Graduatorie scolastiche scalate con falsi titoli, la procura di Roma ha concluso un'inchiesta nei riguardi di 62 persone, ora indagate per una serie di accuse che vanno - a vario titolo - dal falso ideologico in atti pubblici al tentativo di truffa, oltre a quella consumata e aggravata ai danni dello Stato. Nel lavoro condotto dagli inquirenti, partito da verifiche su specifiche posizioni e punteggi con annessi titoli, figurano anche diversi soggetti residenti in Campania. Cinque, in particolare, sono originari del salernitano, tra Battipaglia, Serre, Vietri sul Mare, Nocera Inferiore e Sarno. Il periodo di riferimento dell'indagine va dal 2021 al 2024. Stando alle accuse, gli indagati avrebbero presentato domande di inserimento nelle graduatorie ATA o Gps per quel triennio, documentando il possesso di titoli falsi.

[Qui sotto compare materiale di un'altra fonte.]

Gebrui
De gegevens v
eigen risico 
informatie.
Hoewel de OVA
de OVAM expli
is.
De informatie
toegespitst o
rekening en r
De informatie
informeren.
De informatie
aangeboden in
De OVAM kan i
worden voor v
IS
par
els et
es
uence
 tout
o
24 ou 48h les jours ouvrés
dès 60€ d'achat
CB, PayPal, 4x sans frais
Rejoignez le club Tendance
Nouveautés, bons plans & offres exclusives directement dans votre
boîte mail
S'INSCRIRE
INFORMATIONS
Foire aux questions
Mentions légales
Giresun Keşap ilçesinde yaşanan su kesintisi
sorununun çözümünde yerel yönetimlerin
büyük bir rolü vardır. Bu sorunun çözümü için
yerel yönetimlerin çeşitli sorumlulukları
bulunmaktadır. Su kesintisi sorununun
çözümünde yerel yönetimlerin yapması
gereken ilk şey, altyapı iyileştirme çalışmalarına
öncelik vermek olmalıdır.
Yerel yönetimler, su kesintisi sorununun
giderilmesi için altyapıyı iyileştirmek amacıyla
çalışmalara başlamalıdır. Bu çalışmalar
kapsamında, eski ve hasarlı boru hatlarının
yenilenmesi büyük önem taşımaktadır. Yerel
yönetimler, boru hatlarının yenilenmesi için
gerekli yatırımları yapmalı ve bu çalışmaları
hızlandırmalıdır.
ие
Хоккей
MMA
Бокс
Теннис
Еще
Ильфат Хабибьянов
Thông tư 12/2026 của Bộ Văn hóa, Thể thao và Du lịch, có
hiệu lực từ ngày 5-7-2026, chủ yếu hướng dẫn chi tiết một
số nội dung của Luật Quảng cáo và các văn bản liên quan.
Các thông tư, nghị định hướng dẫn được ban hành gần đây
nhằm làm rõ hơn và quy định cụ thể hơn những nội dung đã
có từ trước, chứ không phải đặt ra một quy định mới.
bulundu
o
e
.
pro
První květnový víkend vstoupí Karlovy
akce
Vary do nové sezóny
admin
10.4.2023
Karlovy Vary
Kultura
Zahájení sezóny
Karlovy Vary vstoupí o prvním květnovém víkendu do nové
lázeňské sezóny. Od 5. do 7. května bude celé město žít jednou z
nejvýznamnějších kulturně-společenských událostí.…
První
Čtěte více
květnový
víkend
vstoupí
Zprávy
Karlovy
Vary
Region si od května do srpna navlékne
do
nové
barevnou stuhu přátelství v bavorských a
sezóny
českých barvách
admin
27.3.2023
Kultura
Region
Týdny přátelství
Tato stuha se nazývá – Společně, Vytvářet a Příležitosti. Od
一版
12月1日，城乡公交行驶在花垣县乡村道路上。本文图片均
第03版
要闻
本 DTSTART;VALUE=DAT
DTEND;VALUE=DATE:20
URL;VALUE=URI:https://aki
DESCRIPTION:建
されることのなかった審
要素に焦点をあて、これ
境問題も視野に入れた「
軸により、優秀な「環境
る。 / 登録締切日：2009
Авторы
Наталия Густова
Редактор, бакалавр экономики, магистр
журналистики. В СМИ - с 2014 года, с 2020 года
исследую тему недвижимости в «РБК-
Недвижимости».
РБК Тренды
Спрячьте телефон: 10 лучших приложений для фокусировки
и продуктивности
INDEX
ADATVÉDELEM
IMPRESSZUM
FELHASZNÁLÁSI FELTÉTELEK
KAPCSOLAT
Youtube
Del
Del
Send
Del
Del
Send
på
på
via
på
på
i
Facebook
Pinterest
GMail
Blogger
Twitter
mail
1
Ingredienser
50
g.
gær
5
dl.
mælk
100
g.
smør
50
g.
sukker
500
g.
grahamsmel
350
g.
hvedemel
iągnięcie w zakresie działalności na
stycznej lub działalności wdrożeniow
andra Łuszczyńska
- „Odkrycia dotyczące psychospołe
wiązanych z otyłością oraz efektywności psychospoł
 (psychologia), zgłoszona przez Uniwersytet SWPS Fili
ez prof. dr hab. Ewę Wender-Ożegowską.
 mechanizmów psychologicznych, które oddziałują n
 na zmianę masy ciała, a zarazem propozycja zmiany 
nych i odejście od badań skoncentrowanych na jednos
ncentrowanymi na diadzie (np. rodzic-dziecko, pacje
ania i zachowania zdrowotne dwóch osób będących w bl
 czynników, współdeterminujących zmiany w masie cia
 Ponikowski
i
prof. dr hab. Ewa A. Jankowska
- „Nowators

Tra questi, diplomi OSS, attestati di dattilografia e certificazioni informatiche, svolti in periodi di servizio esistenti solo su carta, presso una scuola materna in provincia di Caserta. In questo modo, avrebbero ottenuto punteggi maggiori ma non dovuti, riuscendo a lavorare a scuola con tanto di retribuzione considerata indebita. In un triennio, le somme guadagnate arrivavano anche a 100mila euro, con conseguente danno per le casse dello Stato. Il danno erariale complessivo attribuibile alle posizioni documentate supera il milione e mezzo di euro.Gli istituti finiti nel mirino della polizia giudiziaria sono entrambi ubicati nel casertano così come nella provincia di Cosenza. Sono indagati, ancora, 36 persone residenti nella provincia di Avellino. La procura distingue i beneficiari ma anche i promotori delle condotte illecite, che avrebbero sfruttato una rete ben organizzata per fabbricare titoli falsi. Con l'indagine chiusa, ognuno dei 62 potrà accedere agli atti e chiedere di essere interrogato così come di presentare memorie difensive, rispetto alle accuse contestate. Passaggi che precedono la richiesta di rinvio a giudizio della procura di Roma.